Obviously there’s nothing inherently wrong with Liars desiring simpler times, or with the band deliberately freeing themselves of the high-art strictures they’ve notoriously placed on themselves since their early-aughts genesis. In fact, the approach sounds healthy. But by and large, Mess doesn’t sound like a serious band taking it a little easier, or one having more fun—unless “fun” is meant to border on parody. Instead most of the album scans as half-baked and tossed off, a swift break with the quality of the band’s prior output. Surely it’s possible to alter the rules of engagement without watering down the outcome.

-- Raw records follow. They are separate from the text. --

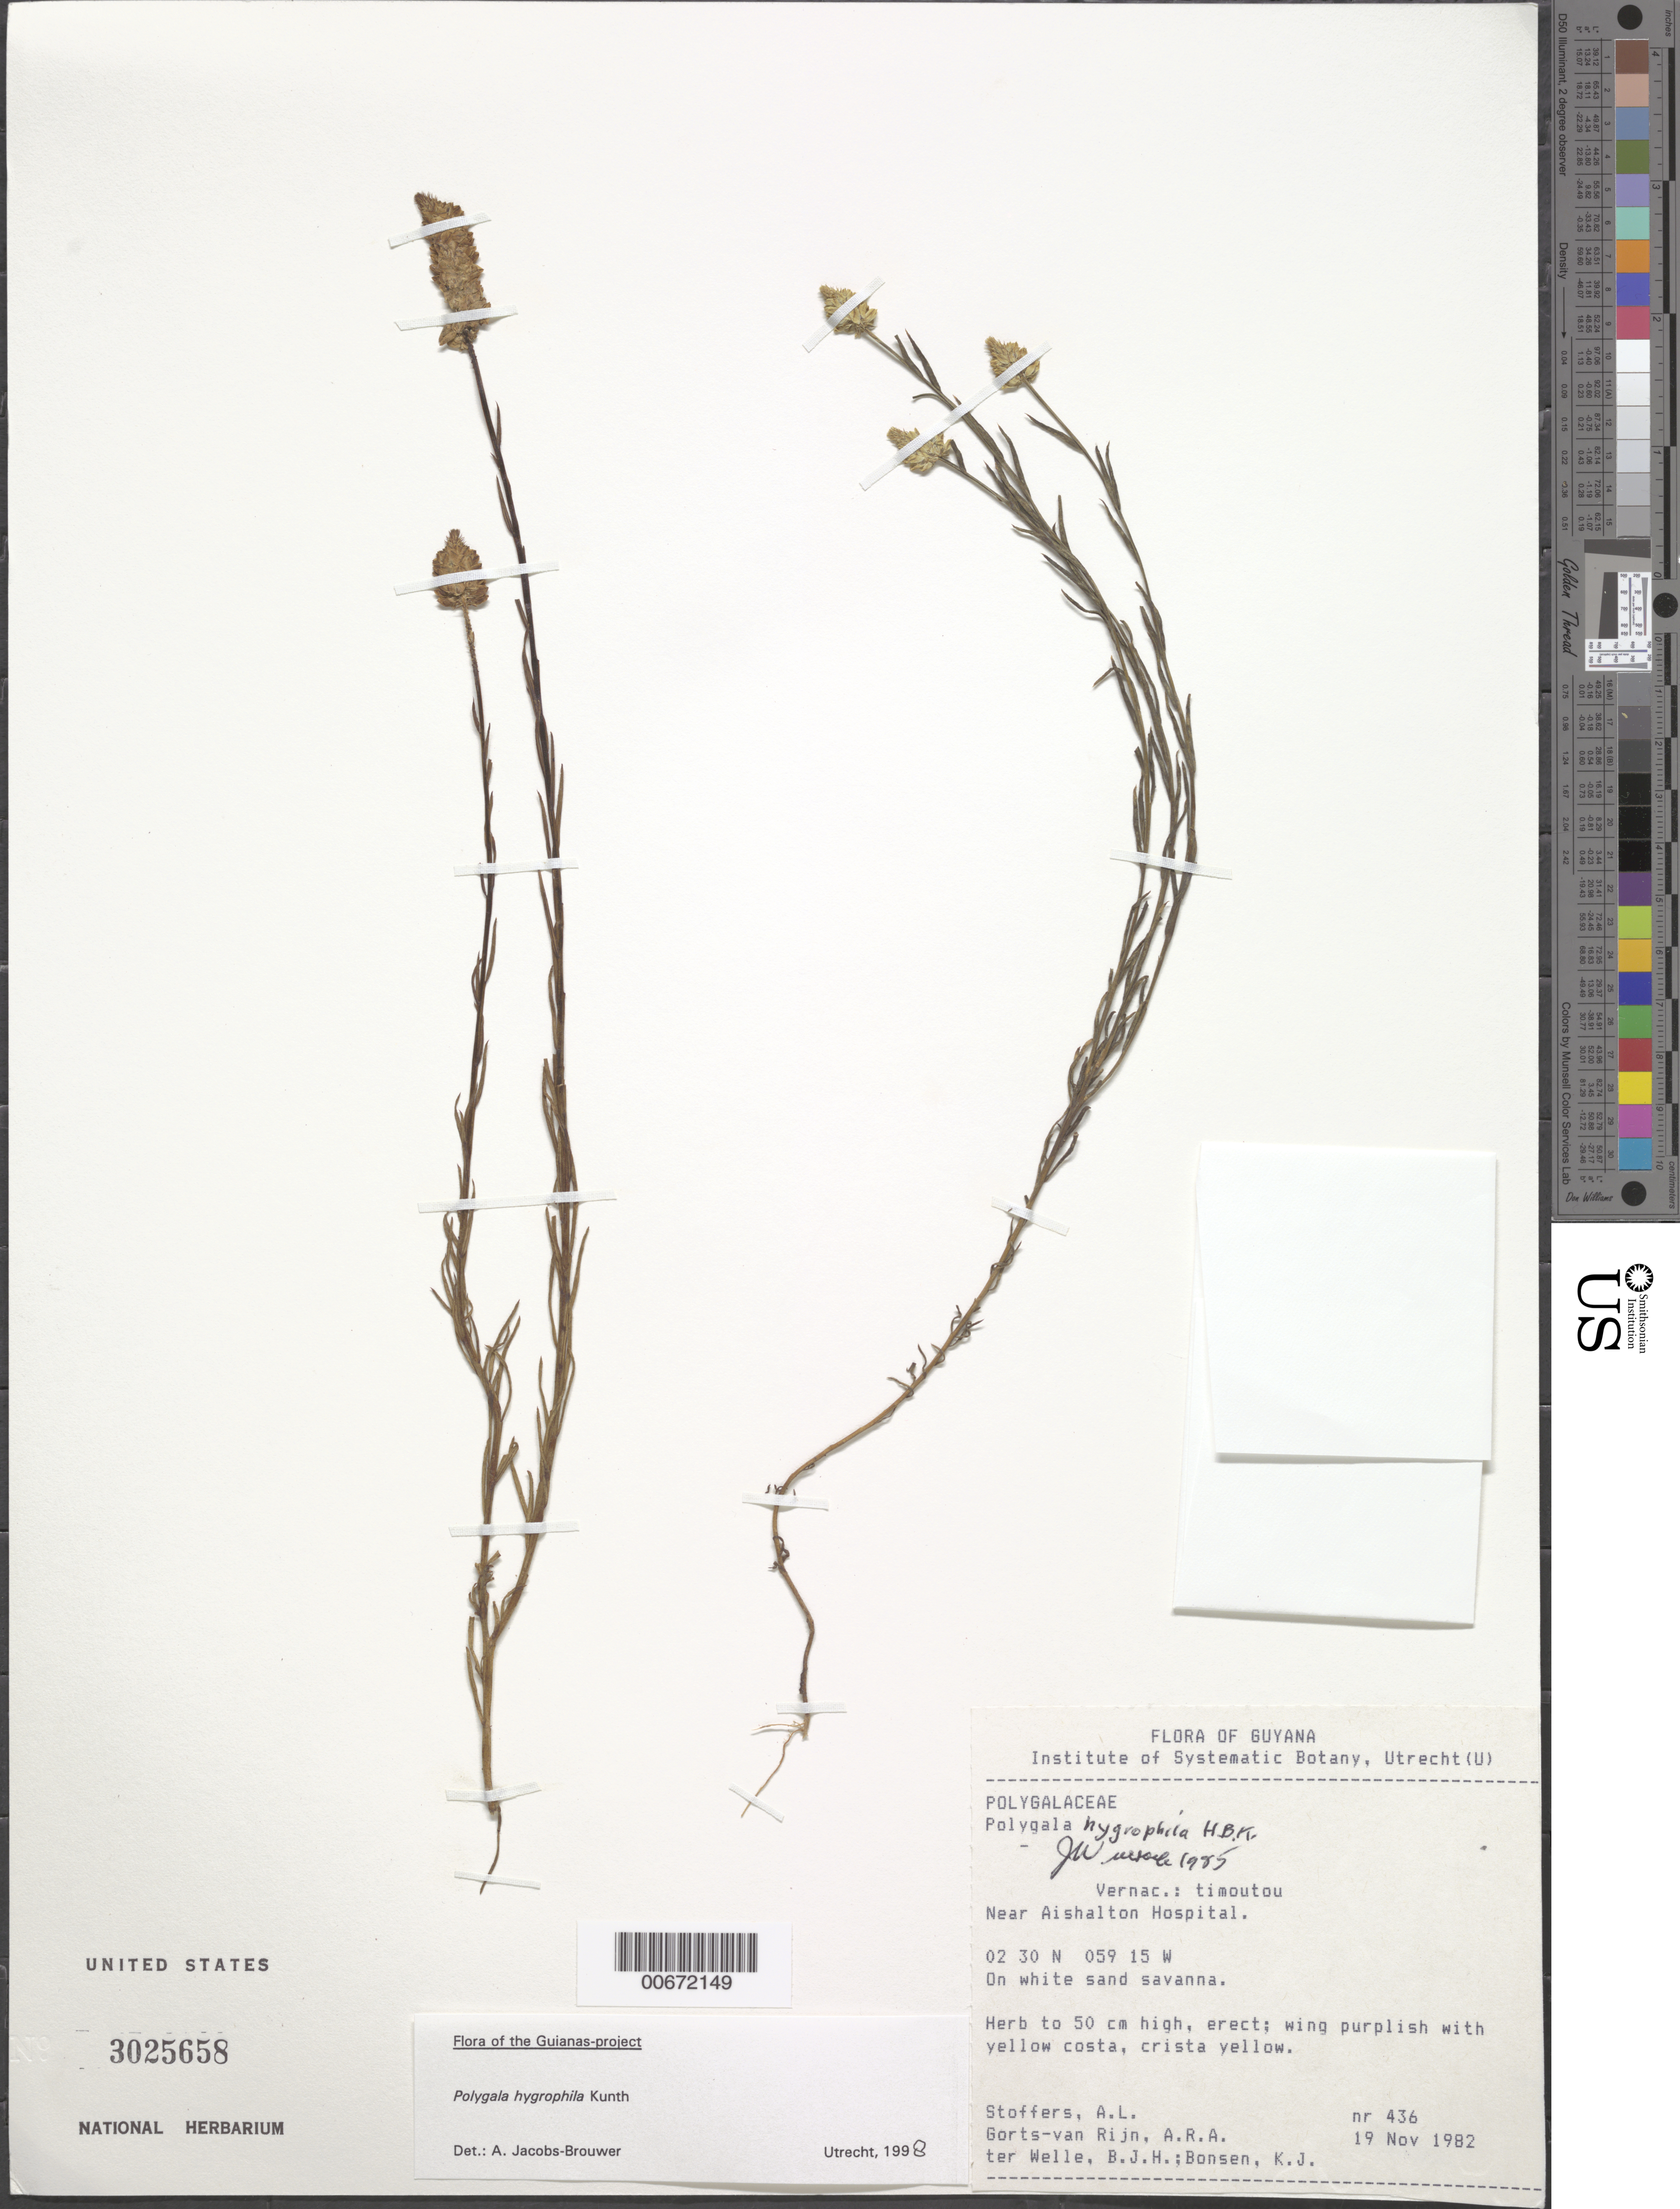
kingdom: Plantae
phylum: Tracheophyta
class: Magnoliopsida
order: Fabales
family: Polygalaceae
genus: Polygala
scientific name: Polygala hygrophila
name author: Kunth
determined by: Jacobs-Brouwer, A.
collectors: A. Stoffers, A. .R. A. Görts-van Rijn, B. Welle & K. Bonsen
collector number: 436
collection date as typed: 19-Nov-82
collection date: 1982-11-19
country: Guyana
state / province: U. Takutu-U. Essequibo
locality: Aishalton Hospital, vic.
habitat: White sand savanna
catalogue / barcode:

The lion’s share of Mess’ first half is, by Liars’ own vaunted standards, uninspired. These songs act as if the mid-aughts electro boom never happened, that Justice and Soulwax didn’t already turn buzzsaw synths and step sequencers into weird pop tools of dance floor transcendence. Perhaps Liars weren’t aiming for “blog wave” (or whatever one might call the micro-genre that monopolized Hype Machine charts for years)—maybe something like Pretty Hate Machine was the goal?—but that’s where they landed. Given the way dance trends tend to drift from the underground up, we expect for, say, a pop star like Katy Perry to co-opt trap music. But it’s bewildering to me that Liars are even accidentally toying with a sound that was so pervasive during the time of their own entrancing ascent. Which helps explain why it’s probably accidental, but, unfortunately, not why these songs exist at all. As I weathered Mess’ first half, I began to wonder if the band’s self-imposed freedom and lightness worked against them, making it too easy to settle.
Fortunately, Mess has plenty of redemptive moments, and they’re almost entirely cordoned off to its latter half. Situated after the initial electro blitz, “Can’t Hear Well” hints at a more thoughtful approach, as a lone gated synth played in a major key does more to convey emotional depth at this point than the pummeling could ever hope to. Then, after “Mess on a Mission,” which is by far the most compelling of the dance numbers, Liars take us on another journey entirely. “Darkslide” and “Boyzone” are cavernous, dead-eyed and paranoid, which, let’s be honest, is Liars’ best look. “Dress Walker” uses claps and horns (or something horn-like) to allay the brooding, one-dimensional feel that an all-digital production can convey with robotic stoicism. And the closer “Left Speaker Blown” takes that approach further as piano clinks and mournful strings join a loping synth bass walk in what is perhaps one of Liars’ most elegiac and beautiful songs to date. Indeed, its coda features a lone, breathy synth that unfurls like a tattered flag planted high atop a snow-covered peak, and, like the band’s best work, the song is comparable to little else in the pop/indie landscape—a far cry from the tepid feel that permeates too much of this Mess.